Hi!  I hope I have a quick and simple question to answer.  I have looked at the examples, but I cannot figure out how to make this work.

I have an ADC attached to the 28346 via the 2 McBSP (SPI  mode) ports.  When the ADC has finished its conversion, I want it to give the DMA a signal that the data is ready and that it should come and get it.

I hook up a GPIO pin to the ADC signal line, but when the ADC signals the DMA by clearing the signal, instead of starting the DMA, it calls the XINT1_ISR defined in DSP2834x_DefaultIsr.c.

Is there a way to not call the ISR and simply trigger the DMA to begin to read the data?

I set up the XINT1 from the examples like this:

void InitInterruptGpio(void)
{
// GPIO0 is input
EALLOW;
GpioCtrlRegs.GPAMUX1.bit.GPIO0 = 0; // GPIO
GpioCtrlRegs.GPADIR.bit.GPIO0 = 0; // input
GpioCtrlRegs.GPAQSEL1.bit.GPIO0 = 0; // Xint1 Synch to SYSCLKOUT only
GpioIntRegs.GPIOXINT1SEL.bit.GPIOSEL = 0; // Xint1 is GPIO0
EDIS;

// Configure XINT1
XIntruptRegs.XINT1CR.bit.POLARITY = 0; // Falling edge interrupt
// Enable XINT1
XIntruptRegs.XINT1CR.bit.ENABLE = 1; // Enable Xint1

}

I then attached the interrupt to my DMA channel like this:

DmaRegs.CH1.MODE.bit.PERINTSEL = DMA_XINT1; // Peripheral interrupt select = External Interrupt 1 - XINT1

Is there something I am missing here?  I get the interrupt, but it seems to call the ISR for XINT1 instead of triggering the DMA.  How should I set this up?

Thanks!

-Jeff

  • Jeff,

    If you don't want to receive the XINT interrupt you'll need to disable it somewhere in its path to the PIE.  Since you're receiving it, somewhere in your code you have:

       PieCtrlRegs.PIEIER1.bit.INTx4 = 1;          // Enable PIE Group1 INT4

    If you comment out this line it will make it so you no longer receive the XINT1 ISR on an XINT1 event.
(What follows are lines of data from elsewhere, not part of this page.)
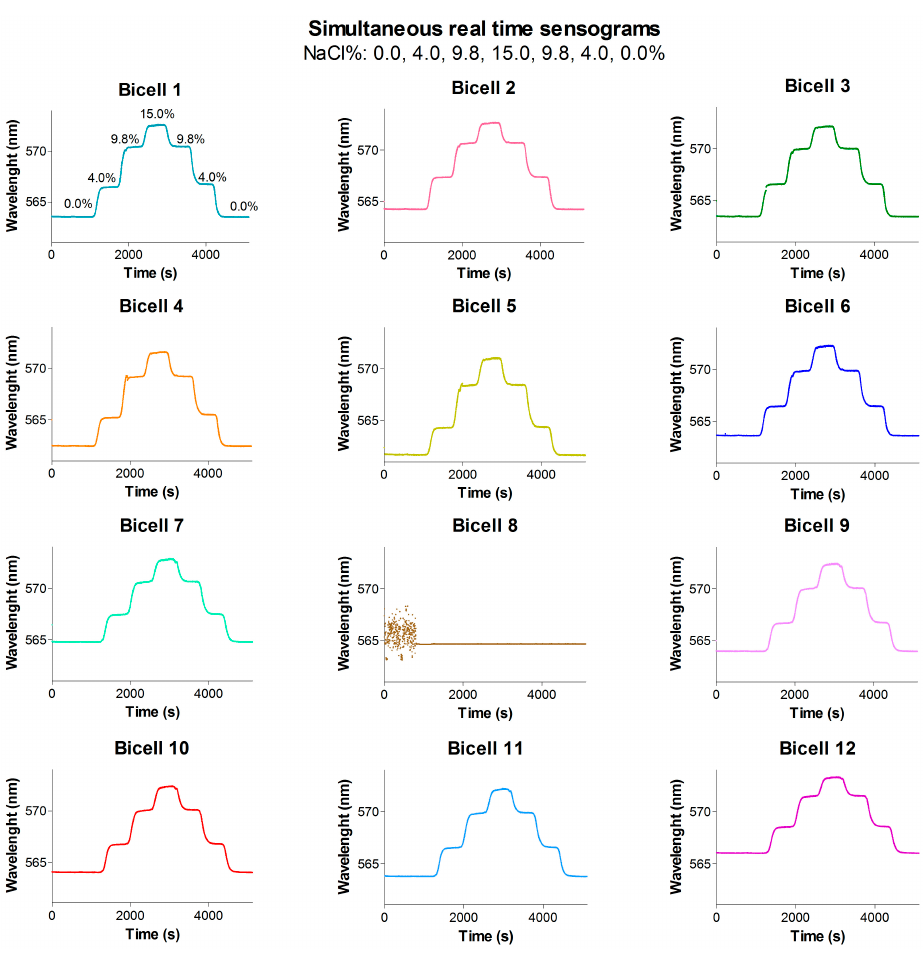
Figure 11. Sensograms (mn vs. time) of the 12 BICELLs acquired simultaneously under continuous flow conditions. Response to RI 1.3330, 1.3399, 1.3486 and 1.3565 (0.0–15.0% NaCl w/v). (BICELL 8 gives no signal due to the breakage of its illuminating optical fiber). Table 2. Reproducibility of BICELLs response within one chip (intra-chip, number of samples = 11 BICELLs) and among different chips (inter-chips, number of samples = 11 BICELLs × 20 sensor chips = 220). LoD or resolution was calculated according to Equation (1) where sample size n = 66 in all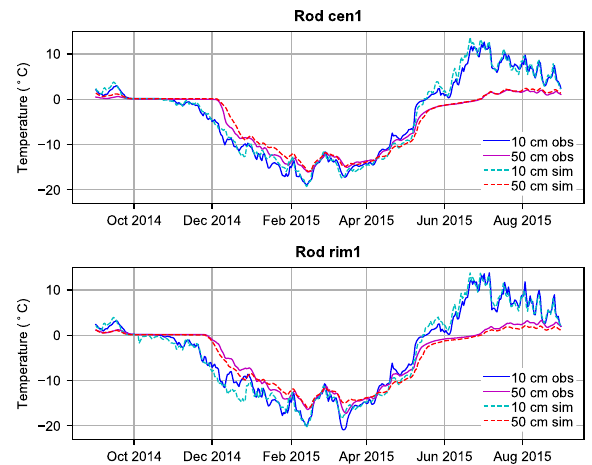
Figure 6. Observed and simulated ground temperature from cali- brated 2-D simulation, at temperature sensor rods cen1 and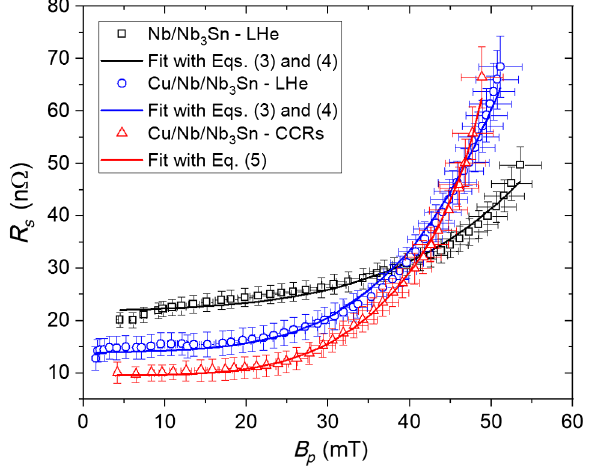
ð B Þ data for the Nb prototype cavity with Nb FIG. 33. R s p film on the inner surface cooled by LHe and with Cu outer layer tested both in LHe and with cryocoolers. Solid lines are least- squares fit to each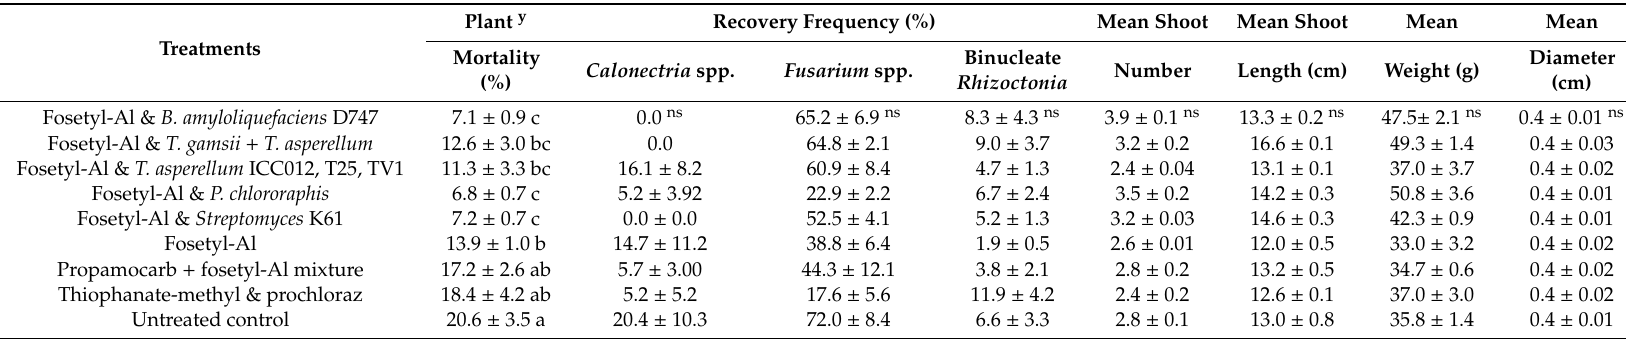
Table 3. E ffi cacy of treatments in reducing milkwort decline and agronomic parameters of plants in experiment III under natural infection after 5 months.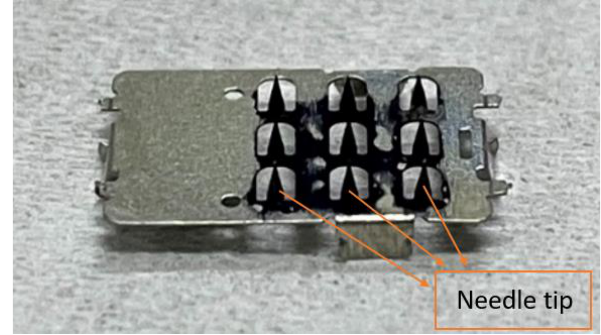
Figure 3. Physical image of the percutaneous microneedle array as a working electrode.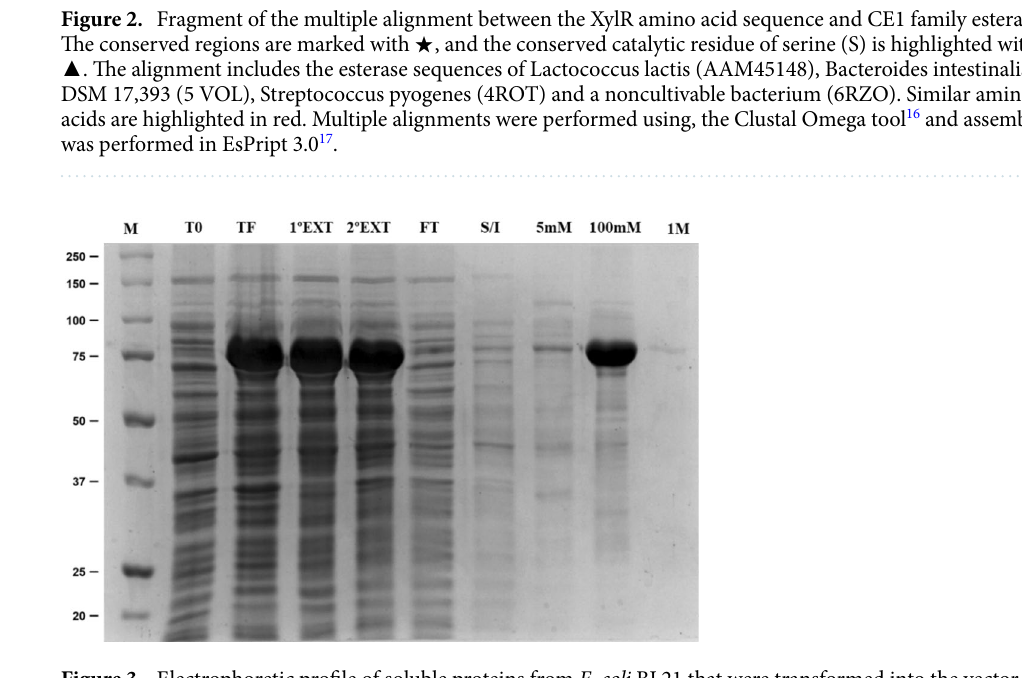
Figure 3. Electrophoretic profile of soluble proteins from E. coli BL21 that were transformed into the vector pET28a/ORF1374. Purification was performed by affinity chromatography on Ni–NTA resin. Channels: (M) Precision Plus marker; (T0) Time before induction; (TF) After 22 h of induction; (1°EXT) First extract; (2nd EXT) Second Extract; (FT) Flow through; (S/I) Fraction without imidazole; (5 mM) Fraction with the concentration of 5 mM imidazole; (100 mM) Fraction with 100 mM imidazole concentration; and (1 M) Fraction with a concentration of 1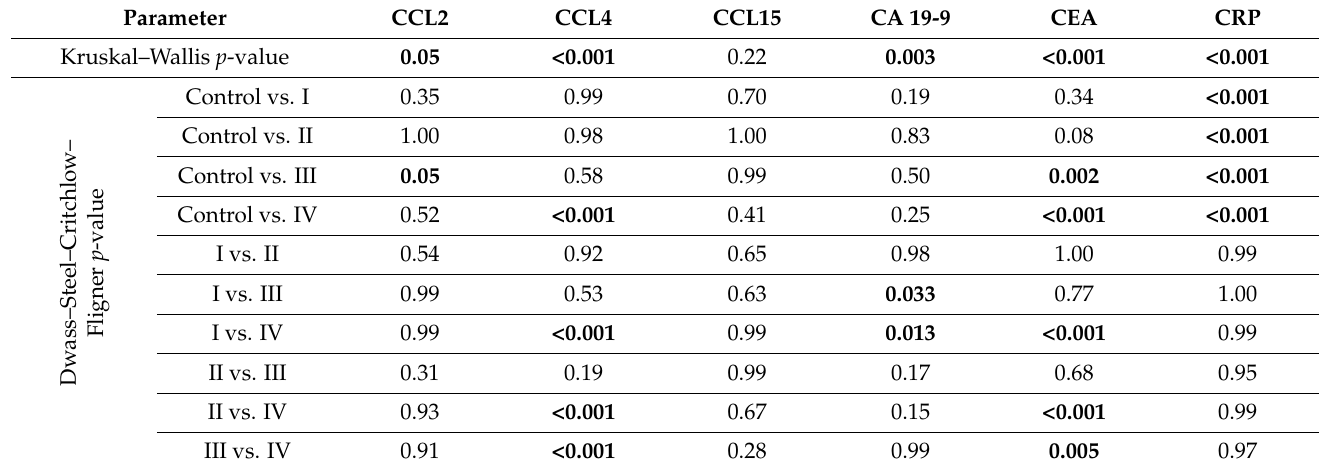
Table 3. Kruskal–Wallis and Dwass–Steel–Critchlow–Fligner tests analysis results.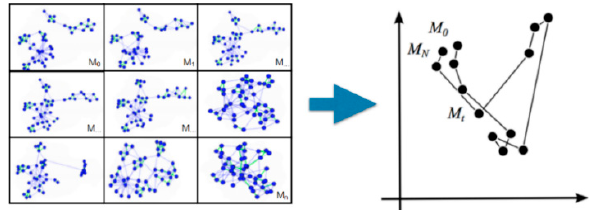
Figure 27. Dimensionality-reduction process that transforms the snapshot on the left into two-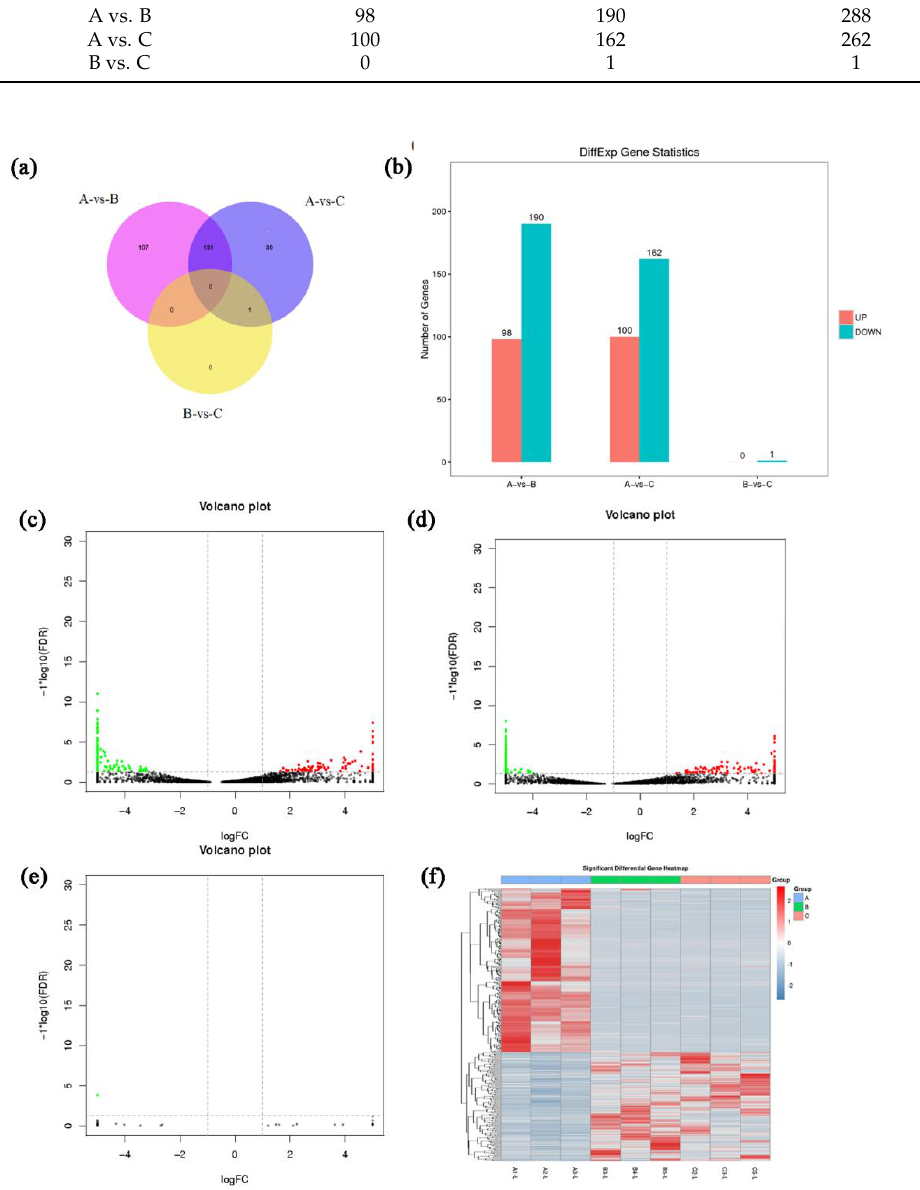
Figure 3. DElncRNA analysis. ( a ) Venn diagram of DElncRNAs in submandibular glands of goats at different ages. ( b ) Histogram of DElncRNAs in submandibular glands of goats at different ages. ( c – e ) Volcano plots of DEcircRNAs in submandibular glands of goats at different ages, red and green color represent up-regulated an down-regulated genes, respectively. ( f ) Cluster analysis of lncRNA expression patterns in submandibular glands of goats at different ages. There were 833, 780, and 86 DEcircRNAs screened between groups A and B, group A and C, and group B and C, respectively. The results are shown in Figure 4 and Table 3. Among all the significantly differentially expressed circRNAs, the top 10 with the most significant differences were significant DEcircRNAs. Type statistics were performed on DEcircRNAs among the groups (Figure 4e). Among groups A and B, and A and C, the main type of DEcircRNAs were annot_exon, followed by intergenic.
    Now, if this isn't triggering your DMA we need to take a look at your initialization code for the DMA.  Have you tried forcing the event via the PERINTFRC bit to confirm if the DMA is setup properly?  Note that a force only creates a single event, so if the transfer begins on the Xth event you'll need to force X times.  If the force works but the XINT is still not causing the DMA to trigger, try selecting a CPU timer as the trigger source to see if this works.

    One thing for the DMA that comes to mind which is easy to forget is forgetting to start the channel via the RUN bit.

    Kris

  • Hi Kris,

    Thanks - that was indeed the issue (I had enabled the PIE Group1 Int4)!  I now see the GPIO triggering without going to the ISR, and the DMA is running!  Thank you for the quick and accurate response!